Getting to know Romney

The Obama campaign says it came out of its North Carolina convention with momentum, and helped its turnout operation.

"We think it is going to help really frame this election as a choice," said a senior Obama aide.

"We think it also puts in perspective the economy we inherited, where we are and where we need to go."

The Romney campaign counters by saying it believes voters got to know their candidate at a heavily biographical Republican convention.

"That's positioned us to really persuade a lot of these voters," Romney spokesperson Kevin Madden said on Saturday.

"That'll be what these next 60 days is about, talking directly to the issue that they care about most which is the economy."

US elections are not decided on the basis of a popular vote, but by 50 races for the electoral votes of each state.

A slight lead

In practice, the election turns on less than a dozen competitive battlegrounds, including Virginia, Ohio, Iowa, Wisconsin, Nevada, Colorado, Florida, Virginia and North Carolina.

In pre-convention polls, Obama appeared to have a narrow lead in most swing states, according to the RealClearPolitics average of opinion surveys.

"Our belief is we entered the convention with a small but important lead in most of those battleground states," said top White House strategist David Plouffe.

"We will see where we are at the end of next week, but our suspicion is the race is going to be about where it was."

Privately, Obama strategists say their advantage, if it holds up, means Romney needs to win undecided voters in battleground states by an unlikely three or four to one margin.
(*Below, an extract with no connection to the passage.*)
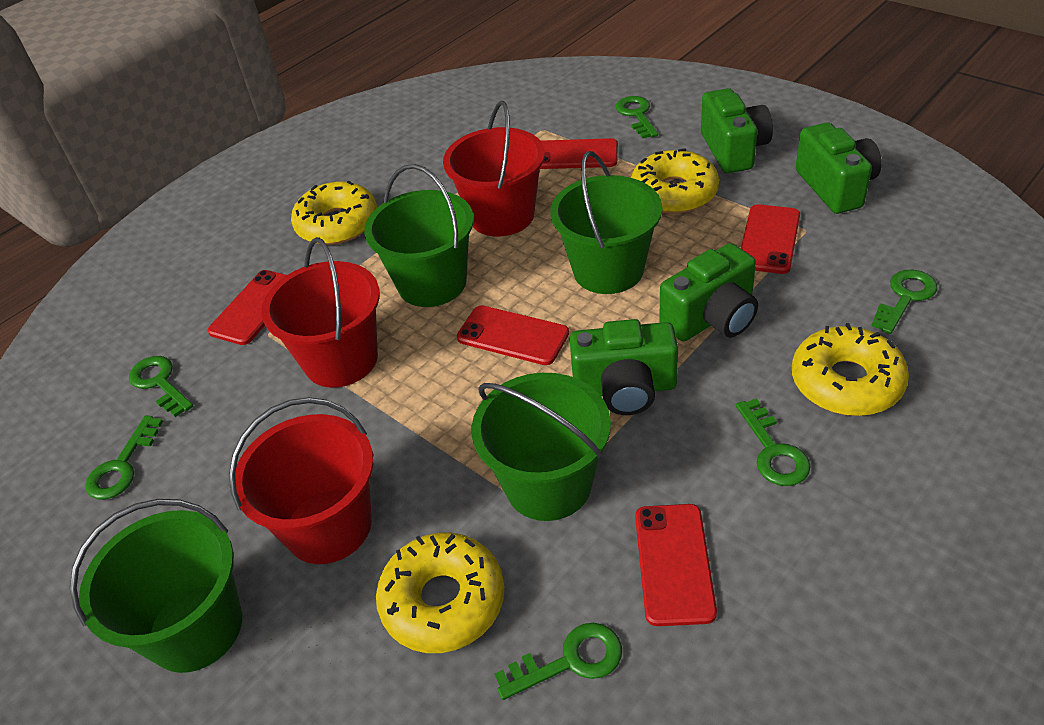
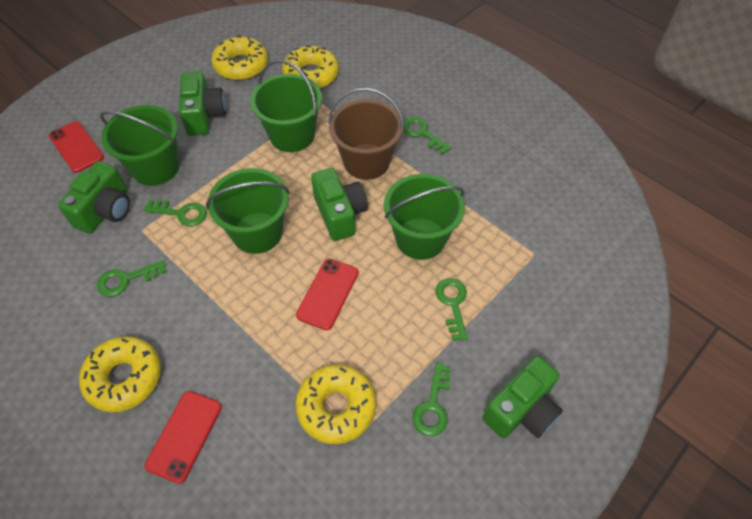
brown bucket: none = 0 -> [328,87,404,180] = 1
green key: [85,415,163,500] [129,356,193,417] [495,623,622,700] [616,96,658,139] [736,398,811,486] [871,270,937,334] = 6 -> [97,260,166,297] [144,200,207,226] [404,117,452,155] [412,363,451,436] [435,278,468,341] = 5
red bucket: [229,397,374,564] [261,237,380,388] [443,101,545,237] = 3 -> none = 0
red phone: [208,270,286,345] [457,305,569,365] [540,138,618,169] [635,504,717,626] [741,204,800,274] = 5 -> [49,121,104,173] [145,391,222,484] [296,258,359,330] = 3

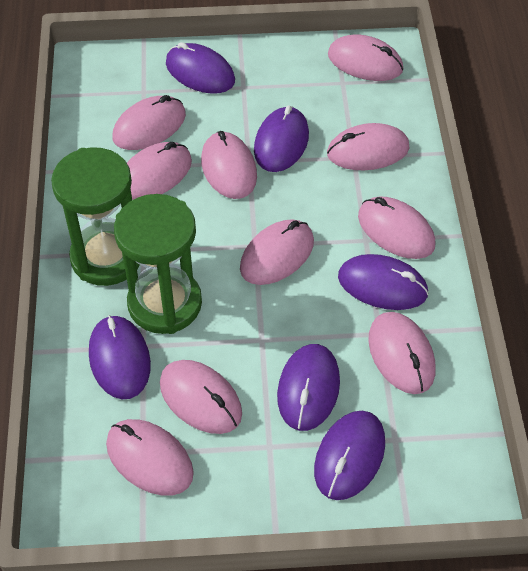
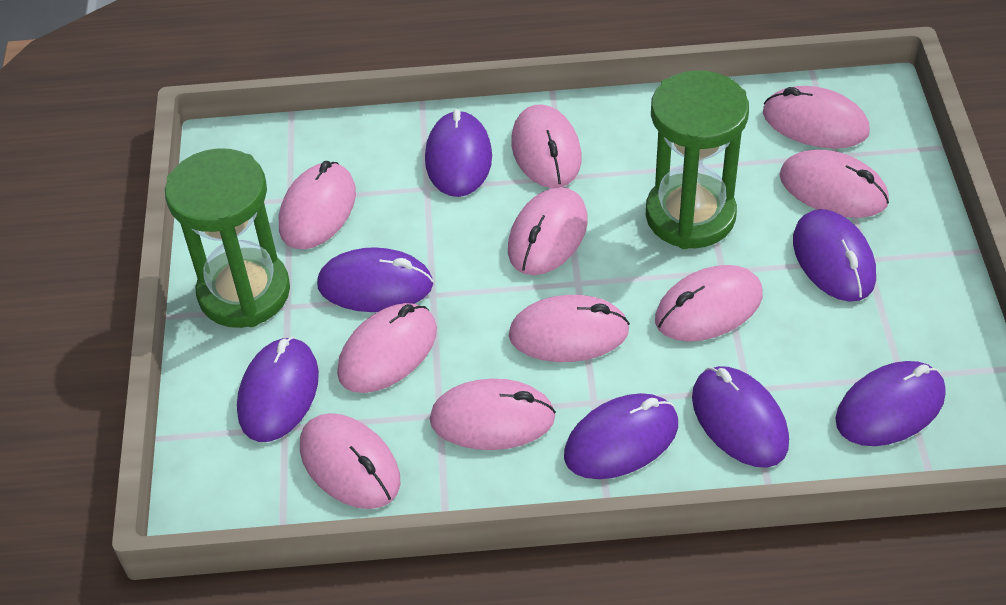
purple mouse: [89,315,151,399] [166,42,235,94] [254,106,309,172] [277,344,340,431] [314,411,385,500] [338,254,429,310] = 6 -> [237,337,319,442] [317,247,433,312] [425,109,492,197] [564,393,678,479] [692,366,789,468] [793,209,876,302] [835,361,946,446] = 7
That is a tall order given that Obama has more solidly Democratic states in his column, and more plausible routes to the necessary 270 electoral votes, than Romney who almost has to run the table of competitive states.

Big campaign spender

The Romney camp, however, says there are around 8% to 10% of voters in battleground states yet to decide, and that they are among the people most distressed with the state of the country.

"That's an incredible opportunity for us," said Madden, adding that as the economy struggles, Romney's message in the last 60 days will become ever more compelling.

Also compelling is Romney's cash advantage after the former Massachusetts governor significantly outraised the president in recent months.

Romney will also be boosted by a torrent of negative advertising by supportive outside groups knocking the president's record and character, could smudge the current "likeability" advantage Obama has over his foe.

One Obama aide said Romney and supportive groups were outspending the president by a two-to-one margin in some battleground states.

"They are going to outspend us everywhere," the official said.